Excerpts from a dataset
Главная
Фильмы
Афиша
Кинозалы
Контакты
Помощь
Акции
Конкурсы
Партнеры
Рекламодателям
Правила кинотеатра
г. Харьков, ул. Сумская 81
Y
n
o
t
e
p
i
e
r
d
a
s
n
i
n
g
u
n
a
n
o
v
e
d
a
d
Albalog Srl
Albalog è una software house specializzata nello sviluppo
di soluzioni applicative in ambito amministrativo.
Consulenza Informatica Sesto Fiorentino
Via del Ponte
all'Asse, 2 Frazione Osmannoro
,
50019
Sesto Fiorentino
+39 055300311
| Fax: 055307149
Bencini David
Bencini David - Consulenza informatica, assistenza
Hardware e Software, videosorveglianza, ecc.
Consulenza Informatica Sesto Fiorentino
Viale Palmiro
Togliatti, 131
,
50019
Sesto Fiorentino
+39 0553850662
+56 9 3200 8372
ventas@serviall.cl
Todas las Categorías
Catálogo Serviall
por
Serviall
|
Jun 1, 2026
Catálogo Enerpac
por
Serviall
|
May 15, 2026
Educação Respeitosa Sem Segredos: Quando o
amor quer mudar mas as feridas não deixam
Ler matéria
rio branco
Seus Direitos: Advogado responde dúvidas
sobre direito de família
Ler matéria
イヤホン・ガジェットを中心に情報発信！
==
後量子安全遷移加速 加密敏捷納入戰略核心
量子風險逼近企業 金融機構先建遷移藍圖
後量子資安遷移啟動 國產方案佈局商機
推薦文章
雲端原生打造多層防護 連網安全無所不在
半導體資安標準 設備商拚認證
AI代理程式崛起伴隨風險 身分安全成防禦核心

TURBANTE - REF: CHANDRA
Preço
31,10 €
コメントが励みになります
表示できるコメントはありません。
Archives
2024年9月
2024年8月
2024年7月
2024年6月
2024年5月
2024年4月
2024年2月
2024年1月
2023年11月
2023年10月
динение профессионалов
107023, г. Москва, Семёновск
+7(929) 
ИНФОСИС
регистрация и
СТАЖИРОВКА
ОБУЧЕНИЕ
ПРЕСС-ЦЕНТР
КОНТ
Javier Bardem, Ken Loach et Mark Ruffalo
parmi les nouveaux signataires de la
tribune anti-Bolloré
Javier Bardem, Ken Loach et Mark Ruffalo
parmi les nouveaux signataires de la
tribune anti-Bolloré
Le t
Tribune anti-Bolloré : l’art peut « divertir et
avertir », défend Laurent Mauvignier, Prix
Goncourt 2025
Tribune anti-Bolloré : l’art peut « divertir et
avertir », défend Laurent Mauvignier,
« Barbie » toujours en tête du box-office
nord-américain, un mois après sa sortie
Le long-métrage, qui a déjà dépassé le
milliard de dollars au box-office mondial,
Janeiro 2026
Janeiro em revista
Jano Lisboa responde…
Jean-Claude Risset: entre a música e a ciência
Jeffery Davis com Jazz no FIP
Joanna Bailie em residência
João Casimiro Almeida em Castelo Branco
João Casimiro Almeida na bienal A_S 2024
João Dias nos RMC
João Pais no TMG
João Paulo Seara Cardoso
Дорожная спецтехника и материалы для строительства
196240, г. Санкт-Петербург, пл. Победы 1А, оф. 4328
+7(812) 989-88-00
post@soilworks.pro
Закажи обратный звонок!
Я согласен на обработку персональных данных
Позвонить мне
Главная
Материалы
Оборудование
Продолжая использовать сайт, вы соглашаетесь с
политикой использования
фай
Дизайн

YOUR ASSIGNMENT:
Work through the records above. Copy every line with the string "João".

RESPONSE TO THIS EXERCISE:
João Casimiro Almeida em Castelo Branco
João Casimiro Almeida na bienal A_S 2024
João Dias nos RMC
João Pais no TMG
João Paulo Seara Cardoso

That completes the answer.